Stored items:
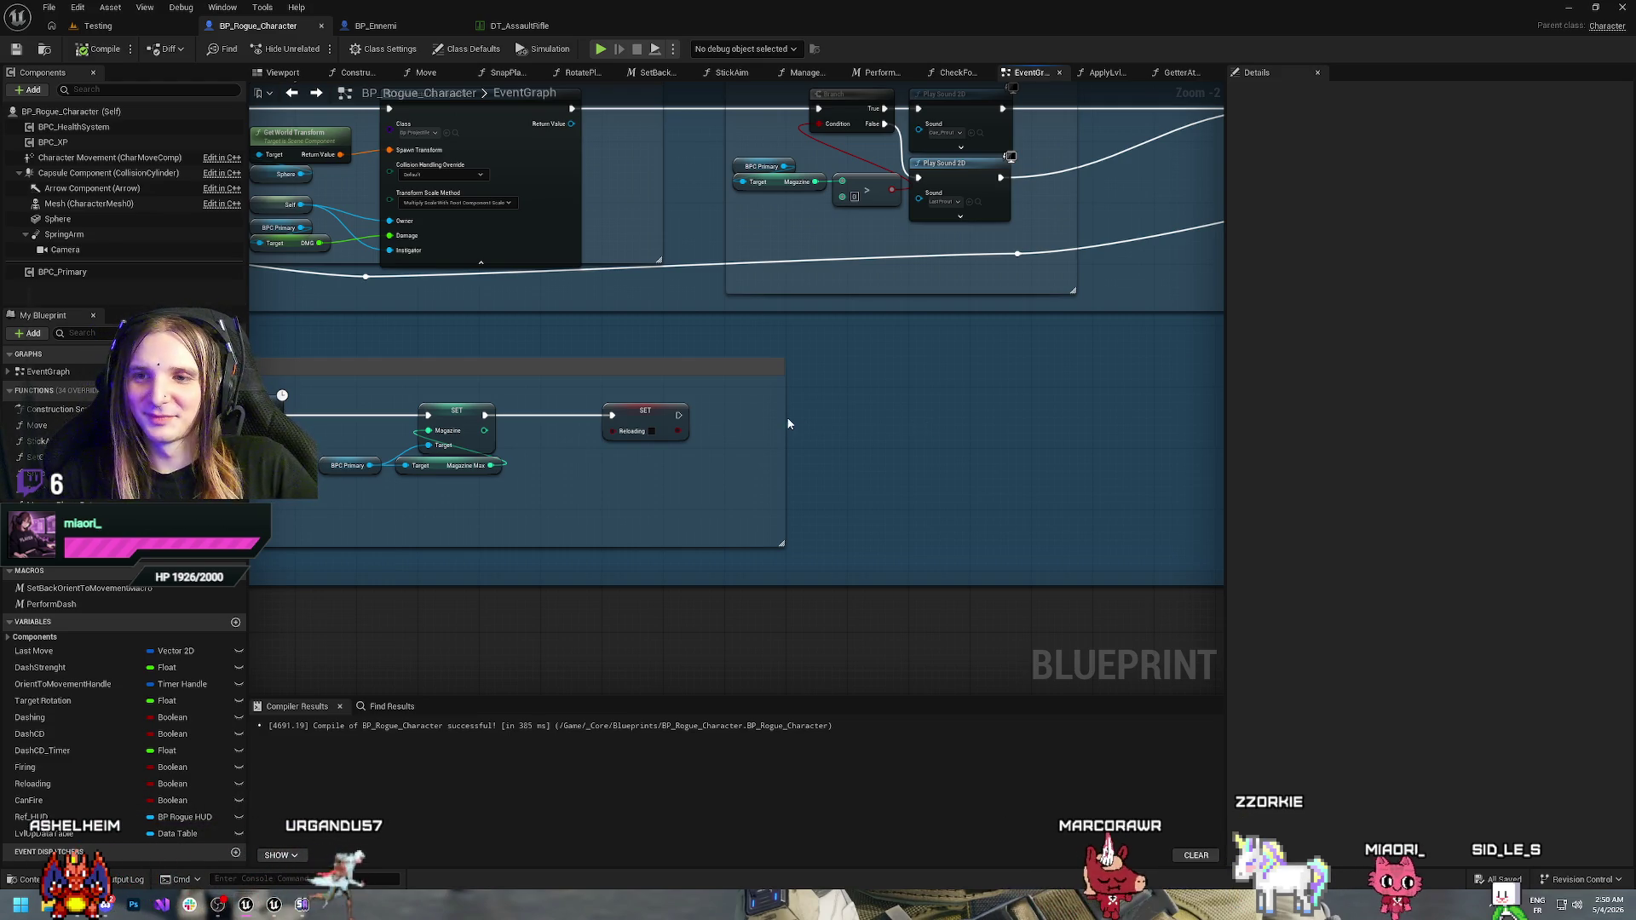
Bring the Reload Logic chain into view and inspect the Reloading variable's details
{"action": "left_click_drag", "start_coordinate": [842, 407], "coordinate": [949, 459]}
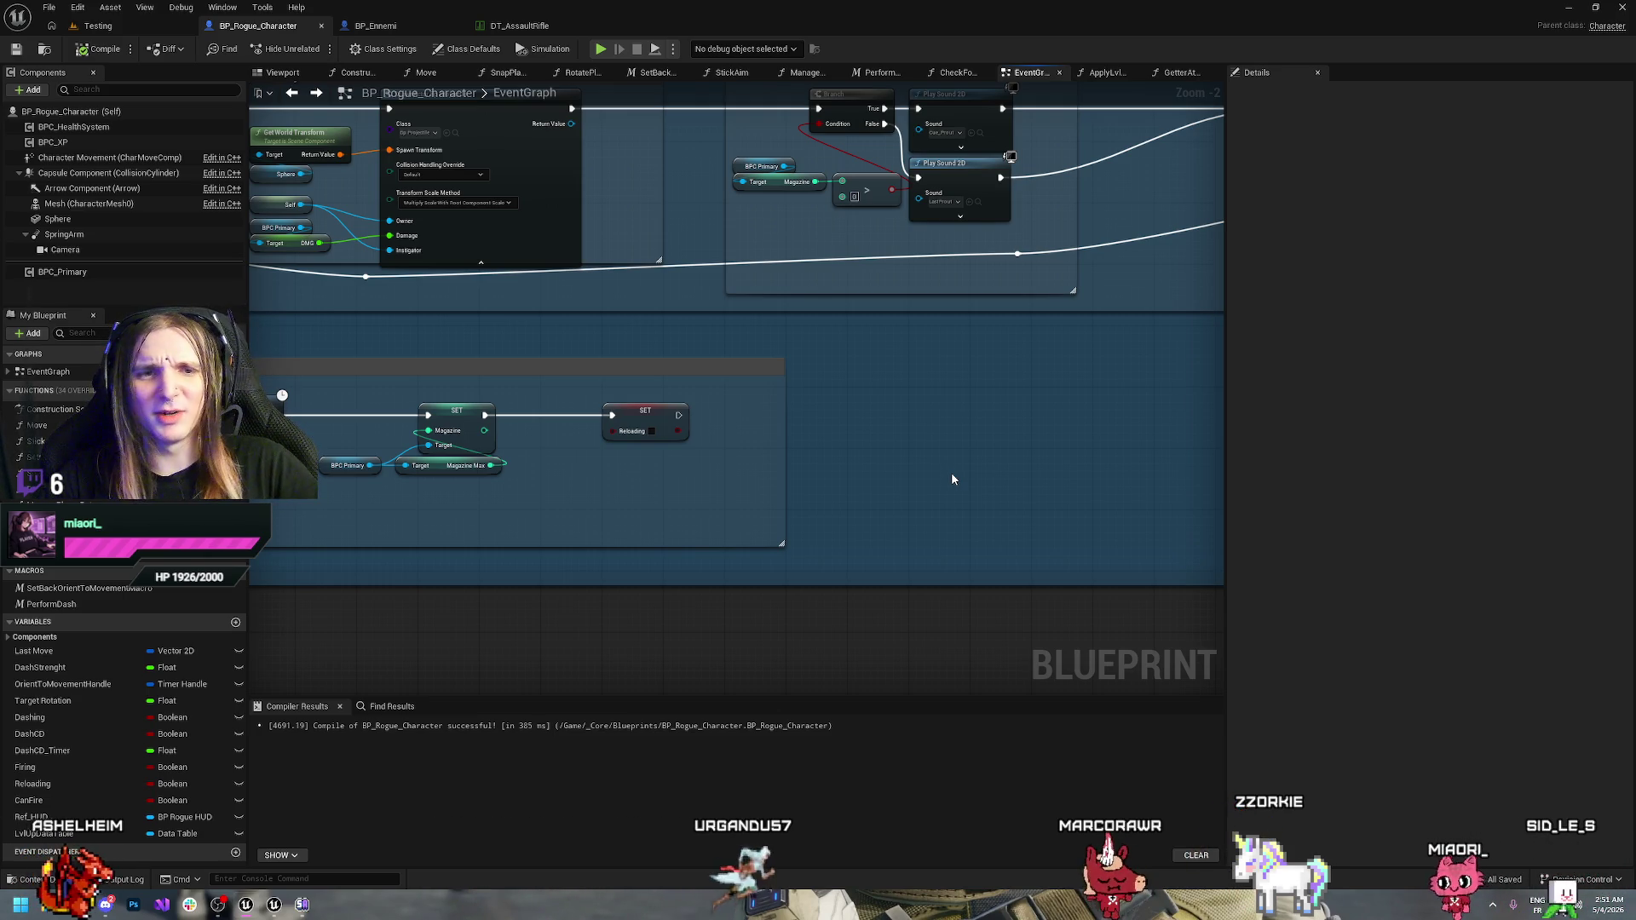
{"action": "mouse_move", "coordinate": [541, 518]}
{"action": "left_mouse_down"}
{"action": "mouse_move", "coordinate": [666, 467]}
{"action": "mouse_move", "coordinate": [738, 470]}
{"action": "mouse_move", "coordinate": [974, 415]}
{"action": "left_mouse_up"}
{"action": "mouse_move", "coordinate": [690, 402]}
{"action": "left_mouse_down"}
{"action": "mouse_move", "coordinate": [943, 501]}
{"action": "mouse_move", "coordinate": [983, 468]}
{"action": "mouse_move", "coordinate": [885, 515]}
{"action": "left_mouse_up"}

*WHAT IS BEING ASKED*.
Extract every line of the data exactly; pictures stay out.

*ANSWER FOR THIS EXERCISE*.
Bring the Reload Logic chain into view and inspect the Reloading variable's details
{"action": "left_click_drag", "start_coordinate": [842, 407], "coordinate": [949, 459]}
{"action": "mouse_move", "coordinate": [541, 518]}
{"action": "left_mouse_down"}
{"action": "mouse_move", "coordinate": [666, 467]}
{"action": "mouse_move", "coordinate": [738, 470]}
{"action": "mouse_move", "coordinate": [974, 415]}
{"action": "left_mouse_up"}
{"action": "mouse_move", "coordinate": [690, 402]}
{"action": "left_mouse_down"}
{"action": "mouse_move", "coordinate": [943, 501]}
{"action": "mouse_move", "coordinate": [983, 468]}
{"action": "mouse_move", "coordinate": [885, 515]}
{"action": "left_mouse_up"}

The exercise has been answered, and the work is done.